BAUCHGEFÜHLE - Aus dem Ruder gelaufen
13.04.2021 KolumneAus dem Ruder gelaufen
Sicher kennen Sie alle die symbolträchtigen drei Affen: Der eine will nichts hören, der zweite nichts sehen, und der dritte nichts sagen. Nur zu gerne wenden wir die Augen von Tatsachen ab, verschlies sen die Ohren vor mahnenden Worten und erheben ...
Aus dem Ruder gelaufen
Sicher kennen Sie alle die symbolträchtigen drei Affen: Der eine will nichts hören, der zweite nichts sehen, und der dritte nichts sagen. Nur zu gerne wenden wir die Augen von Tatsachen ab, verschlies sen die Ohren vor mahnenden Worten und erheben nicht unsere Stimme, um dem Unheil Einhalt zu gebieten. Auf gut Deutsch heisst das nichts anderes, als Unbequemes nicht wahrhaben zu wollen. Bedingungslose Loyalität ist einfacher zu leben als Zivilcourage an den Tag zu legen.
Erinnern Sie sich noch an den Asbestskandal? Asbest wurde bereits in der Antike und im Mittelalter verwendet, jedoch nur in geringem Umfang. Ab dem Jahr 1900, mit der Patentierung von Eternit, boomte dieser Werkstoff ganze 90 Jahre lang, obschon die Asbestose bereits bekannt war und nach dem Zweiten Weltkrieg seine krebserregende Wirkung erkannt wurde. Doch erst ab 1990 wurde der Einsatz von Asbest in Europa verboten. Oder denken Sie an DDT, das Insektenschutzmittel, für dessen Entdeckung der Schweizer Paul Hermann Müller 1948 sogar den Nobelpreis in Medizin erhielt, das aber schon 1972 in der Schweiz wieder verboten wurde. Man hatte festgestellt, dass DDT die Vogelwelt schädigt, zudem geriet es in Verdacht, bei Menschen Krebs auszulösen.
Haben wir aus solchen Beispielen gelernt, dass der Blick über unsere Nasenspitze hinausführen sollte, nicht nur euphorisch Neuentdeckungen auf den Markt zu schleudern, bevor alle Folgen bis ins Detail abgeklärt sind? Nein, denn sonst hätten wir das Riesenproblem mit dem Mikroplastik schon viel früher ernst genommen oder die Verunreinigung unseres Trinkwassers mit Pestiziden, die Klimaerwärmung durch CO2-Ausstoss, das Abholzen der Regenwälder, die Bodenerosion ... Aber da viele Politiker von Markt und Aktien beeinflusst werden und der kultivierte Teil der Menschheit dem Materiellen verfallen ist, verliert die Natur je länger, je mehr ihr Recht auf respektvollen Umgang.

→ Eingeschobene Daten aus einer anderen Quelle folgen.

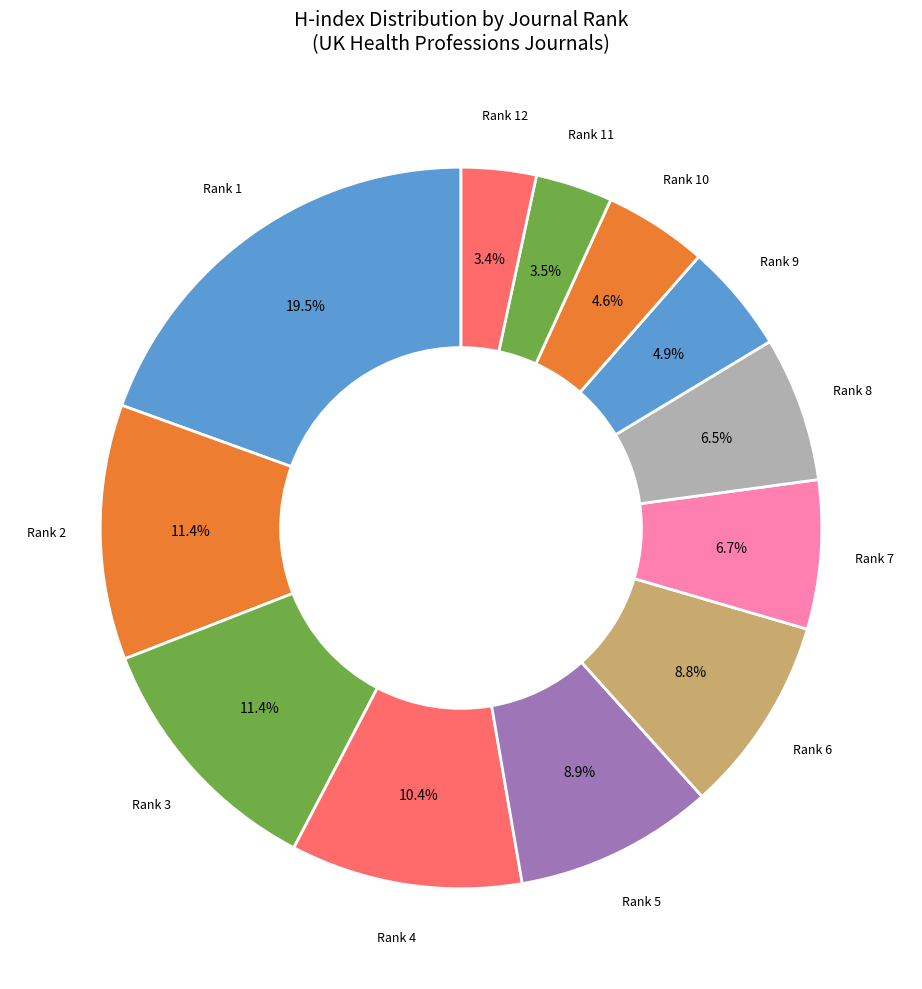

Rank the categories by value from lowest to highest.

Rank 12, Rank 11, Rank 10, Rank 9, Rank 8, Rank 7, Rank 6, Rank 5, Rank 4, Rank 2, Rank 3, Rank 1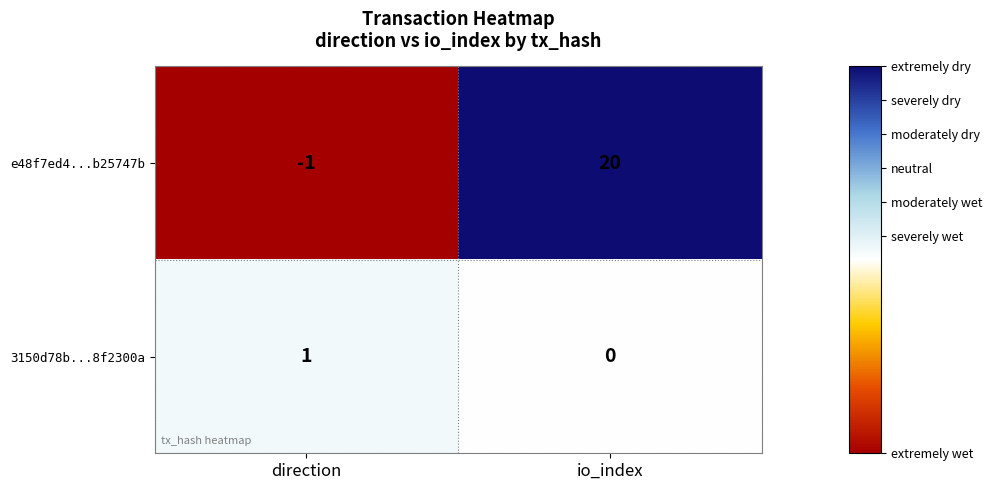

Is the value of 3150d78b...8f2300a at direction greater than the value of e48f7ed4...b25747b at io_index?

No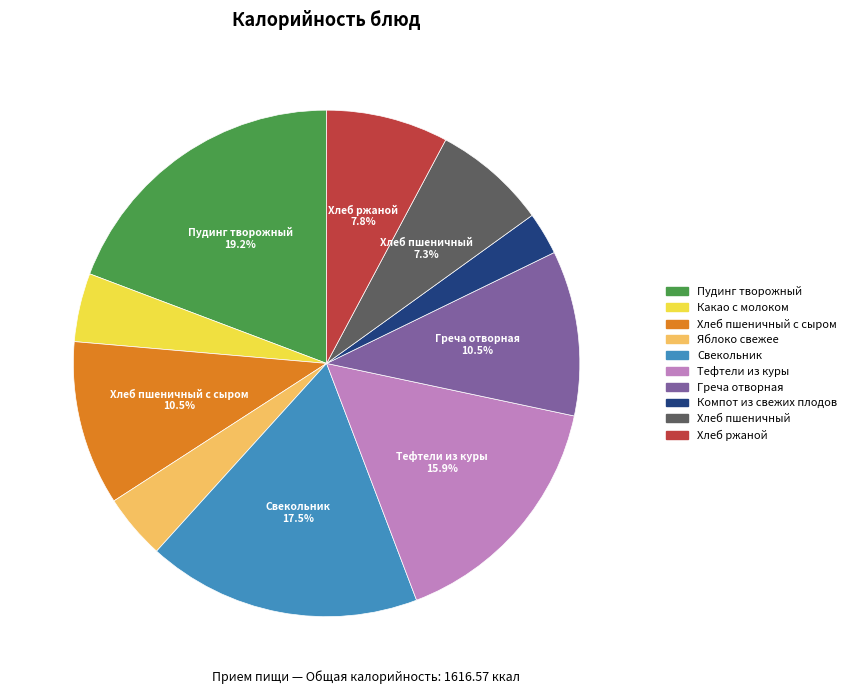

Is there any slice that represents more than half of the pie?

No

Zu beschönigen gibt es da gar nichts! In diesem Jahr haben hochkarätige Ökologen in einem ausführlichen Bericht Stellung zur derzeitigen Umweltsituation genommen: «Das Ausmass der Veränderungen in der Biosphäre mit all ihren Lebensformen – einschliesslich der Menschheit – ist so gross, dass es sogar für gut informierte Experten schwierig zu begreifen ist.» Mit unseren eigenen Augen lassen sich massive negative Veränderungen in der Natur feststellen, vorausgesetzt wir begegnen ihr mit offenen Augen. «Weltweit verlieren wir derzeit rund dreimal das verbleibende Gletschervolumen der europäischen Alpen – und das jedes Jahr», stellt der bekannte Glaziologe Michael Zemp fest. Oder der Verlust der Artenvielfalt in Fauna und Flora? Mehr als die Hälfte der fliegenden Insekten haben wir unter anderem durch Pestizide verloren. Noch schlimmer: Auch Tiere wie der Sperber wurden als Letzte in der Nahrungskette durch das Verspeisen von DDT-verseuchten Singvögeln beinahe ausgerottet.
Mein Bauchgefühl sagt mir ganz klar, dass es an der Zeit ist, endlich durchgreifende Veränderungen gegen den Willen der Politiker und Lobbyisten einzuleiten, ihre Angstmacherei zu negieren und uns zugunsten der Natur, unserem Lebensraum, stark zu machen. So radikal und unbequem die Trinkwasser- und Pestizidinitiativen auch wirken mögen – wir haben keine Zeit mehr, der Handlungsbedarf ist unaufschiebbar. Wir müssen unseren Gürtel enger schnallen, lernen zu verzichten, wieder massvoll werden. Unsere Intelligenz, unsere Habsucht, unser Grössenwahn und unsere Machtansprüche überfordern die Natur!